The people who are on the right because they are traditionalists tend not to speak so much about this, for reasons that tend to be embarrassing to them; in 50 years, the people who are progressives right now will, hopefully, speak of us in the same way, for the same reasons.

I'm not sure I've parsed this correctly; are you identifying as a traditionalist and saying that progressives of today will think of resurgent traditionalism as "what happens when you shove alt-right liberalism down the throats of six-foundations who'd [now] have become progressives"?

It's probably worth noting that of {care/harm, liberty/oppression, fairness/cheating, loyalty/betrayal, authority/subversion, sanctity/degradation}, the first three have a lot to do with exercising short-term unsustainable power over reality, and the last three have a lot to do with exercising long-term sustainable power over other human beings.

This seems non-obvious to me. Certainly, care/harm and fairness/cheating are reality-based and loyalty/betrayal and authority/subversion are socially-based, but I'd put liberty/oppression as "socially-based" and sanctity/degradation as "reality-based", and am not sure what you're pointing at with "sustainable"/"unsustainable". Mind elucidating?

are you identifying as a traditionalist

No.

saying that progressives of today will think of resurgent [neo]traditionalism as "what happens when you shove alt-right liberalism down the throats of six-foundations who'd [now] have become progressives"?

With any luck, yes.

and am not sure what you're pointing at with "sustainable"/"unsustainable"

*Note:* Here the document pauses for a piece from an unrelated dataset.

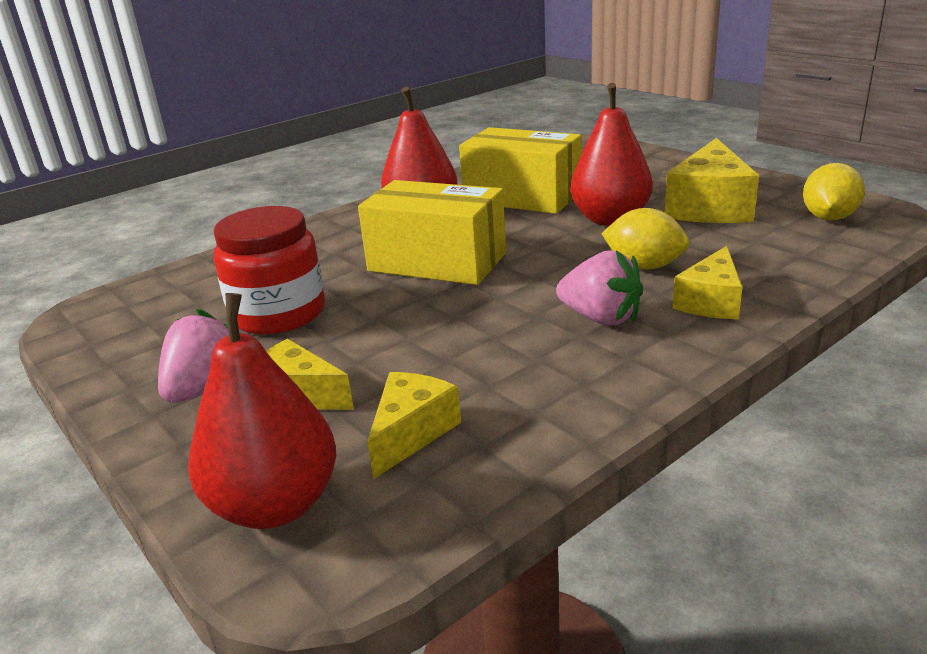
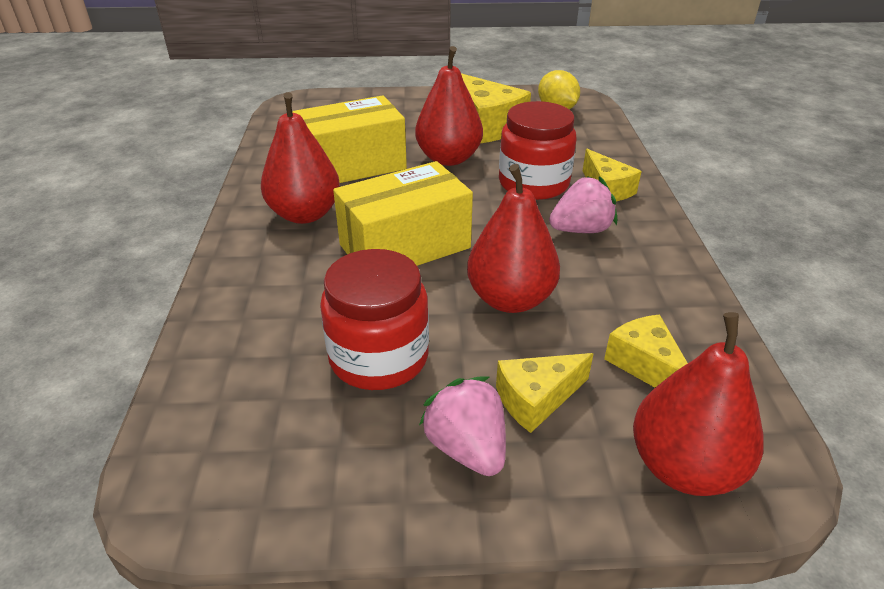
camera: 55 degrees left, 10 degrees up
(425, 331) = (510, 299): none -> red pear
(644, 266) = (533, 183): yellow lemon -> red jar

Let's say I'm a young man and have the ability to work for a few years and be set for life by answering a particular question. Of the set of things that could prevent me from doing that:

  • care/harm: is answering this question actually productive (will people give me profit for answering it)?
  • liberty/oppression: am I allowed to marshal my resources to take advantage of the answer?
  • fairness/cheating: is corruption going to drain resources I need to take advantage of this question's answer, or steal it entirely?
  • loyalty/betrayal: if I find someone willing to work under market value, how much am I permitted to take advantage of that?
  • authority/subversion: am I unable to consider the result of this question because old men or women worked against it in the past?
  • sanctity/degradation: am I unable to take advantage of the answer to this question because it's a repugnant conclusion?

From the perspective of the question-answerers (or people who believe themselves temporarily-embarrassed millionaires question-answerers), the last three are a damping force- a conservative force, if you will. They tend to be frustrated by damping forces simply by being someone who fancies themselves able to be correct more often than the average person, and from that perspective that's theft taxation parasitism.

As your mindset drifts further and further away from zero-sum it becomes easier and easier to see those people that way; as your mindset drifts closer to zero-sum, enforcing those last three things are what will make sure you get yours.

The trick is that parasitism is a valid evolutionary strategy- in the eyes of the unproductive, it's no less inherently wrong or right than productivity in terms of "mechanisms that mean I won't starve to death". And people can switch from productive to unproductive in the blink of an eye, too- you can be automated into uselessness, you can lose a limb, changing conditions of reality can destroy your niche- so... how many social taxes do you think is the correct amount?